Pembrolizumab plus Chemotherapy in Advanced Endometrial Cancer
Large phase III study of carbo/taxol+pembro x 6 followed by pembro alone x 14 cycles in metastatic endometrial cancer. There was a benefit in both pMMR and dMMR patients, although the magnitude was unsurprisingly higher in those with dMMR. OS results are still pending, and carcinosarcoma-type histology was excluded. This combination has been approved and is on NCCN as a cat-1 recommendation.

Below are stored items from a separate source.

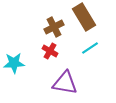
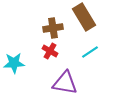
brown cross: moved 1 px left, 1 px down; rotated 18 degrees clockwise
cyan line: moved 4 px down
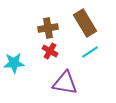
brown rectangle: moved 1 px right, 6 px down
brown cross: moved 5 px left
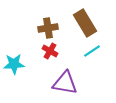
cyan line: moved 2 px right, 1 px up
cyan star: moved 1 px down
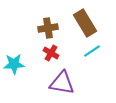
red cross: moved 1 px right, 2 px down
purple triangle: moved 3 px left
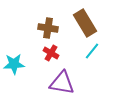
brown cross: rotated 18 degrees clockwise
cyan line: rotated 18 degrees counterclockwise
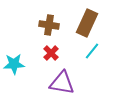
brown rectangle: moved 2 px right; rotated 56 degrees clockwise
brown cross: moved 1 px right, 3 px up
red cross: rotated 14 degrees clockwise
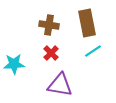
brown rectangle: rotated 36 degrees counterclockwise
cyan line: moved 1 px right; rotated 18 degrees clockwise
purple triangle: moved 2 px left, 2 px down
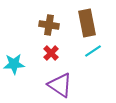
purple triangle: rotated 24 degrees clockwise
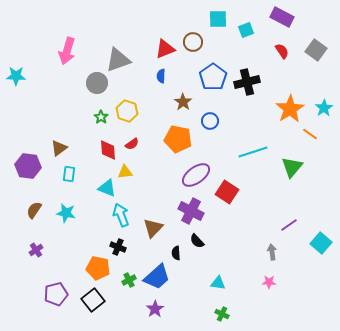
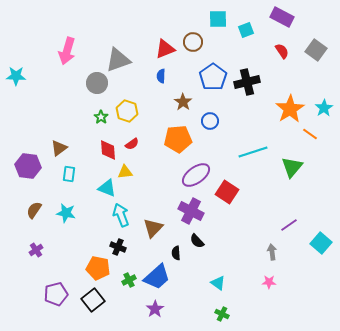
orange pentagon at (178, 139): rotated 16 degrees counterclockwise
cyan triangle at (218, 283): rotated 28 degrees clockwise
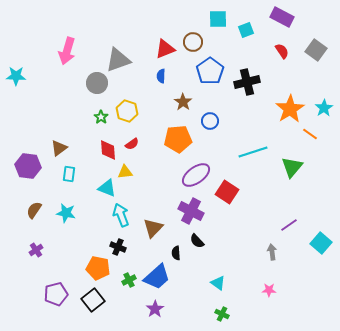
blue pentagon at (213, 77): moved 3 px left, 6 px up
pink star at (269, 282): moved 8 px down
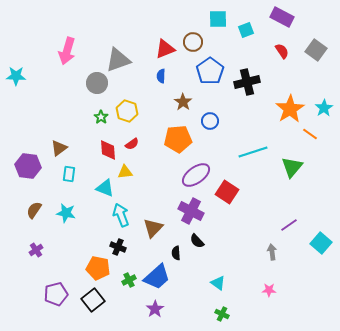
cyan triangle at (107, 188): moved 2 px left
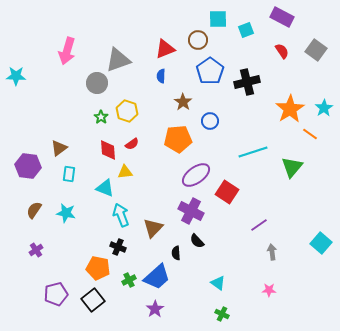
brown circle at (193, 42): moved 5 px right, 2 px up
purple line at (289, 225): moved 30 px left
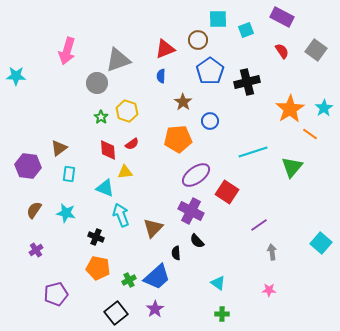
black cross at (118, 247): moved 22 px left, 10 px up
black square at (93, 300): moved 23 px right, 13 px down
green cross at (222, 314): rotated 24 degrees counterclockwise
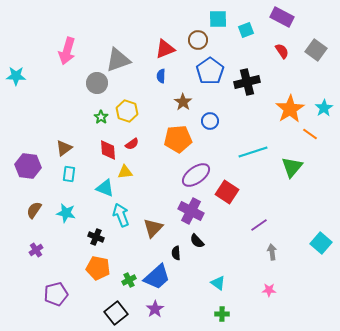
brown triangle at (59, 148): moved 5 px right
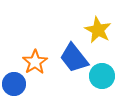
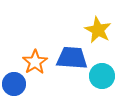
blue trapezoid: moved 2 px left; rotated 132 degrees clockwise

Pembrolizumab plus Chemotherapy in Advanced Endometrial Cancer
Chemo + IO may become the SOC for 1L treatment of met-endometrial adenoCa. For pembro + chemo, there was a 70% lower risk of disease progression in dMMR and a 46% lower risk in pMMR compared to placebo + chemo. For pMMR patients, the impact on 2L therapy responses will need to be considered carefully, as lenvantinib + pembro has been found to be superior to either agent alone after chemo.
Dostarlimab for Primary Advanced or Recurrent Endometrial Cancer
Chemo + IO may become the SOC for 1L treatment of met-endometrial adenoCa. For dostarlimab + chemo, there was an OS at 24 months of 83 vs. 58% in the dMMR and 67% vs. 55% in the pMMR groups compared to placebo + chemo. The question remains if chemo + IO is superior to IO alone in dMMR patients.